Posted on June 26, 2024, by Mary Ann McGivern SL

A Sadakao statue: a young girl with a pony tail holding up a book with a bird emerging from the open book, and a plain white wall background.

The Loretto Peace Committee decided last August to promote Eleanor Coerr’s historical novel for children about an 11-year-old named Sadako.

Sadako [Sa da’ ko] is a healthy girl, a runner on the middle school track team, who lives in a happy family in Hiroshima, Japan, 10 years after the atomic bomb was dropped. Sadako gets leukemia and dies slowly, always hoping to live. It is a shocking book for an adult to read, but children wonder about death. I remember how, when I was 9 or 10, I read “Little Women” and identified with Beth, who dies.
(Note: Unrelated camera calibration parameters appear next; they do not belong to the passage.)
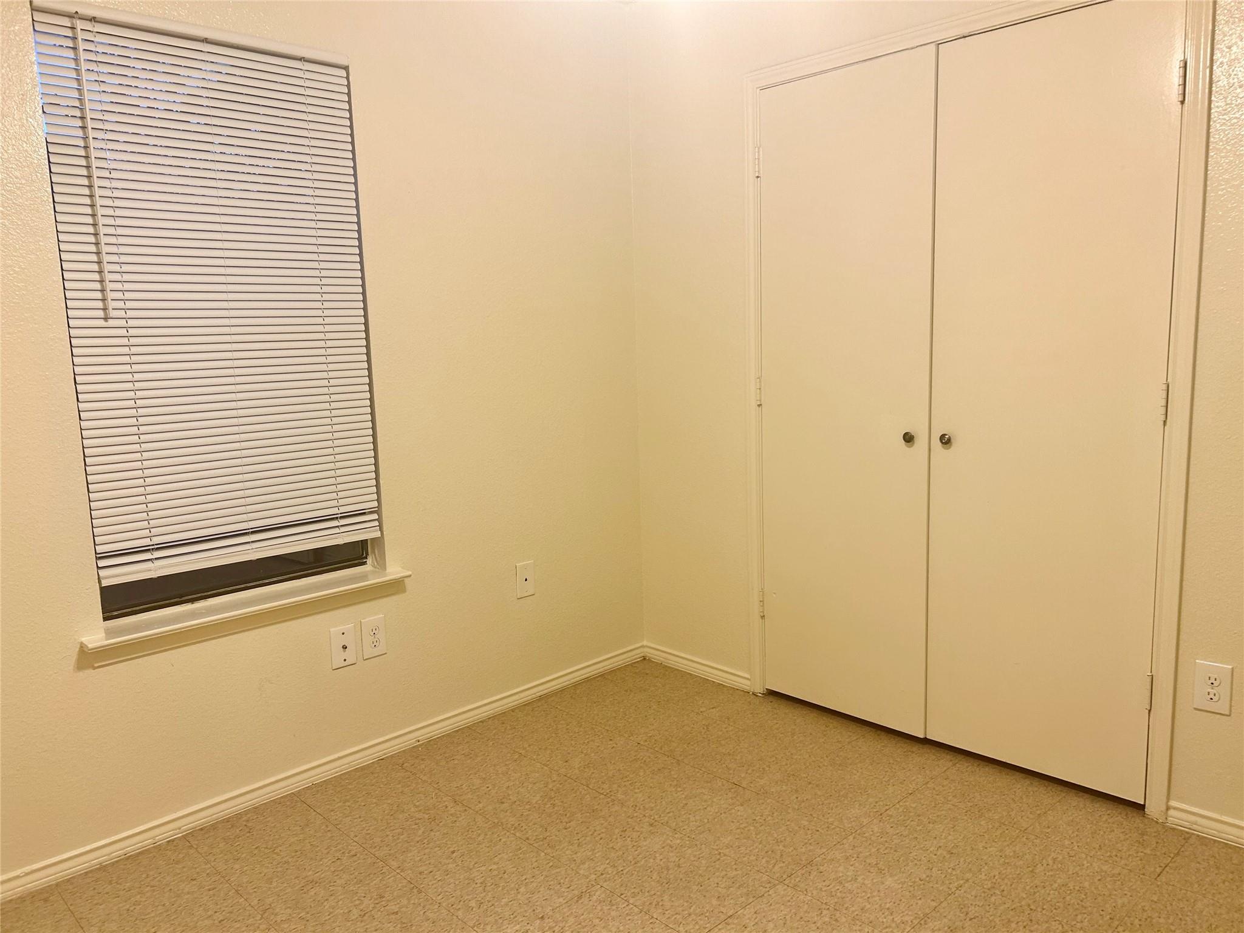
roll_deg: +1.1
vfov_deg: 53.1
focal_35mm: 26
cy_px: 466
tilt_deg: -8.7
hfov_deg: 67.3
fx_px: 934
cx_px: 622
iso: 80
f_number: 1.5
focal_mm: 5.7
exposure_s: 1/60
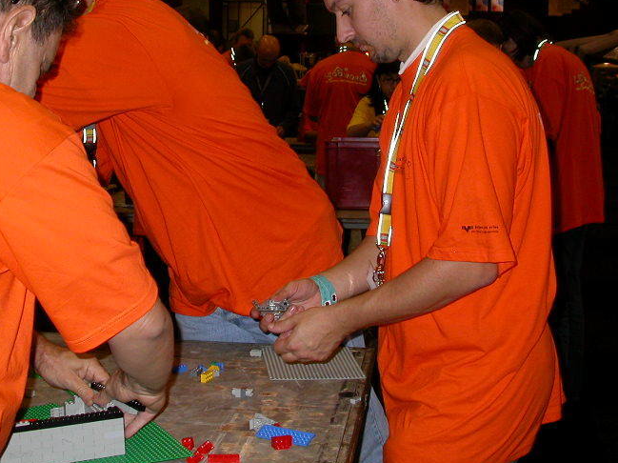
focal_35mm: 60
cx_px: 222
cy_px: 116
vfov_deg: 24.1
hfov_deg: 32.0
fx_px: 1071
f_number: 2.6
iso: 100
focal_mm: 7.85
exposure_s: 1/60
Sadako’s path is tender and engaging. The book isn’t about World War II or dropping the bomb or who is to blame. It is about one child victim of war and how she copes. Sadako dies of leukemia before she can fold the 1,000 paper cranes she hopes will save her life. Her classmates fold the remaining 356 cranes and all 1,000 are buried with her.

The afterward tells about how Sadako’s classmates and teachers built a statue of her as a call for peace and collected her letters and journals into a 90-page tribute. That tribute became Coerr’s source for writing the book. The afterward also includes instructions for folding a paper crane.

Some years back, the Peace Committee commissioned a statue of Sadako by sculptor Jerry Boyle, Co-member Kathy Santapietro Weddel’s brother-in-law. The statue traveled around Loretto for some years and then seemingly disappeared. It has reappeared in the Loretto Archives and is available to go on tour. Sister Roberta Hudlow once had the statue in her public school art room for a semester, inspiring children with her story.

The Peace Committee has sent copies of the book to Loretto schools and teachers. This summer the Motherhouse Peace Committee will give away a dozen books at the Ag Bash on Saturday Aug. 3, 2024. Consider giving a book to a teacher, friend or your great niece. 

Mary Ann McGivern SL

Mary Ann lives at the Loretto Motherhouse in Kentucky. She is one of the homilists at Sunday services. She and Mary Swain SL write letters to Congress on behalf of the Community. Mary Ann is leading a call to the governor to commute the sentences of men in Kentucky who are on death row. She remains an active board member of the Peace Economy Project in St. Louis.